The Italy that ferments: the Korean nun Jeong Kwan teaches us the value of the Templar cuisine

We went to Rome to meet Jeong Kwan, the Buddhist nun who transformed the Templar cuisine into a practice of meditation, balance and respect for nature. In a time in which to ferment also means slowing down and taking care, we discovered – between words, silences and ten -year -olds – that the cuisine can be much more of nourishment: it can become an ethical gesture, a bridge between cultures. At his side, chef Fabrizio Ferrari has been able to welcome and translate this vision, helping to make it dialogue with our culinary imagination, without ever betraying its essence.

Until a few years ago, for many Italians, South Korea evoked above all k-pop, k-drama and skincare. Today, however, a deeper interest is emerging: the rediscovery of ancient practices such as fermentation, the beating heart of the Korean gastronomic tradition. If the Hansik – traditional cuisine – is based on balance and seasonality, it is in the Buddhist Templar cuisine, fully vegetable and without waste, that these values ​​express themselves with greater intensity and consistency.

In an era in which fermentation has also returned central to our kitchens – in the most literal and healthy sense of the term – it is impossible not to mention authoritative voices such as that of Korean nun Jeong Kwanundisputed teacher of the cuisine of the temples, and of the Italian chef Fabrizio Ferrariengaged for years in the spread of Korean gastronomic culture.

We had the privilege of meeting them in Rome, as part of the year of the Italian-Corea cultural exchange, during the events organized by Kofice, the Ministry of Korean culture and the Korean cultural institute, in collaboration with Territoria. A precious opportunity to get in touch with ancient knowledge, learn the art of fermentation with slowness and awareness, and find out how to translate it into a more ethical, attentive and respectful cuisine of life – inside and out of the plate.

Food that educates, nourishes and connects

Between a masterclass on the art of fermentation and a symbolic dinner, we rediscovered an idea of ​​cooking that is not a show, but daily practice, ethics, meditative. The nun Jeong Kwan – who with essential gestures knows how to transform simple ingredients into nourishment for the soul – has shown how every dish can be an act of balance between seasons, body and spirit. No spring onions, no garlic or onion (so as not to disturb meditation), but a lot of harmony, plant variety and deep respect for nature.

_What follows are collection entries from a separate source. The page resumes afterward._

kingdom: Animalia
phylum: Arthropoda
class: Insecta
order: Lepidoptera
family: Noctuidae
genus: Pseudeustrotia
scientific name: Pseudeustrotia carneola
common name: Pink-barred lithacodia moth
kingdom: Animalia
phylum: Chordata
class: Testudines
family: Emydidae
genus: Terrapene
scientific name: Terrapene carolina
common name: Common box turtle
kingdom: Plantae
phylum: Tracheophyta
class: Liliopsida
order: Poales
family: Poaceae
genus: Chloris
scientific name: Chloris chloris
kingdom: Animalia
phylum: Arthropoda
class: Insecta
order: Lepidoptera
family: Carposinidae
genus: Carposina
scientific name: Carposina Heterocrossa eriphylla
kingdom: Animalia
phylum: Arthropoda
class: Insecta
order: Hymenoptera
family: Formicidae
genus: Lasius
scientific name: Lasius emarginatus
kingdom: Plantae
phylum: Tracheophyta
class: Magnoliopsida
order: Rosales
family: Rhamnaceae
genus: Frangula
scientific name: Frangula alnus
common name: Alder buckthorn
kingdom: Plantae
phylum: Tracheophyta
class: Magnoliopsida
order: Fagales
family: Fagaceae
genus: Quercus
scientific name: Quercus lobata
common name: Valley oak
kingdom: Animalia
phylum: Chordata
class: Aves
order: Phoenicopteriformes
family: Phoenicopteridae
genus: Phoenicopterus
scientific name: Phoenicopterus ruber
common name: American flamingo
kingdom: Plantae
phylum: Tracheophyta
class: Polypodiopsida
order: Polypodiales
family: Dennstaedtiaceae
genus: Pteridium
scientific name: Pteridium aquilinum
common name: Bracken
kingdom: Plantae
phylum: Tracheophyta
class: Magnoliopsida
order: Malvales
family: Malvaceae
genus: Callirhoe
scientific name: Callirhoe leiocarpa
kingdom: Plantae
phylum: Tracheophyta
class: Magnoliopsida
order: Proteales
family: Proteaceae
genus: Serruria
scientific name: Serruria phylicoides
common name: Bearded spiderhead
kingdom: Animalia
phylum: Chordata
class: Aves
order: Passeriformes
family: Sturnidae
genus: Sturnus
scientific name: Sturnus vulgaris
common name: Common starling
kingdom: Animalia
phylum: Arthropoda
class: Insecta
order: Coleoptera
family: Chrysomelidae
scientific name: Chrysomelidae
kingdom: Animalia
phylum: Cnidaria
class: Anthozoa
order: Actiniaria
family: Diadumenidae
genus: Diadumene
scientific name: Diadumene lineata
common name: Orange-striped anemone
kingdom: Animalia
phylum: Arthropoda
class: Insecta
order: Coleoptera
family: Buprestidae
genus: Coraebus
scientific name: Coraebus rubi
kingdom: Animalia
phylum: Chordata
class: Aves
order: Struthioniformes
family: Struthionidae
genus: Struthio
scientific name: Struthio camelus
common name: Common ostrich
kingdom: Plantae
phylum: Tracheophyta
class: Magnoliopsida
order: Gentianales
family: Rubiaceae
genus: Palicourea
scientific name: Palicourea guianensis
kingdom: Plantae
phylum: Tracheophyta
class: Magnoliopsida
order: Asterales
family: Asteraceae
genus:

And if it served a concrete test of what it means to “take time”, just think that one of the acetes used in the docks of the dinner that we enjoyed had been fermented … ten years ago. She brought him herself from Korea. And in that small gesture there was already the whole lesson.

Hansik also speaks Italian

Fabrizio Ferrari, a well -known face of gastronomy and television in South Korea, has been able to translate deep knowledge, linked to Korean food and culture, in a language accessible for us Italians too. He did not limit himself to explaining recipes, but told the values ​​that make Hansik a universal heritage: slowness, care, harmony between flavors and seasons. The Italian chef has been able to remind us that cuisine and culture can dialogue without getting confused, but enriching each other – even when they come from distant worlds.

But what unites Italy and Korea at the table?

A more fermented future

In a present in which plant nutrition grows and food waste is a global challenge, Korean cuisine – especially the Templar one – can inspire real change: less waste, more self -production, more time dedicated to real food.

The art of fermentation, in particular, is much more than a technique: it is an invitation to slow down, wait, to take care. It is cuisine that is done with your hands, but also with your head and heart.

10 Korean words to understand the cuisine of the temples (and the respect it brings with it)

If the cuisine is a universal language, knowing some Korean words can help us get better into the spirit of Sachal Eumsik (사찰음식), the cuisine of Korean Buddhist temples: vegetable, seasonal, without waste and deeply connected to nature.

Here are ten terms that tell this vision:

These words are not only culinary terms, but expressions of a philosophy of life that invites awareness, respect and harmony with nature.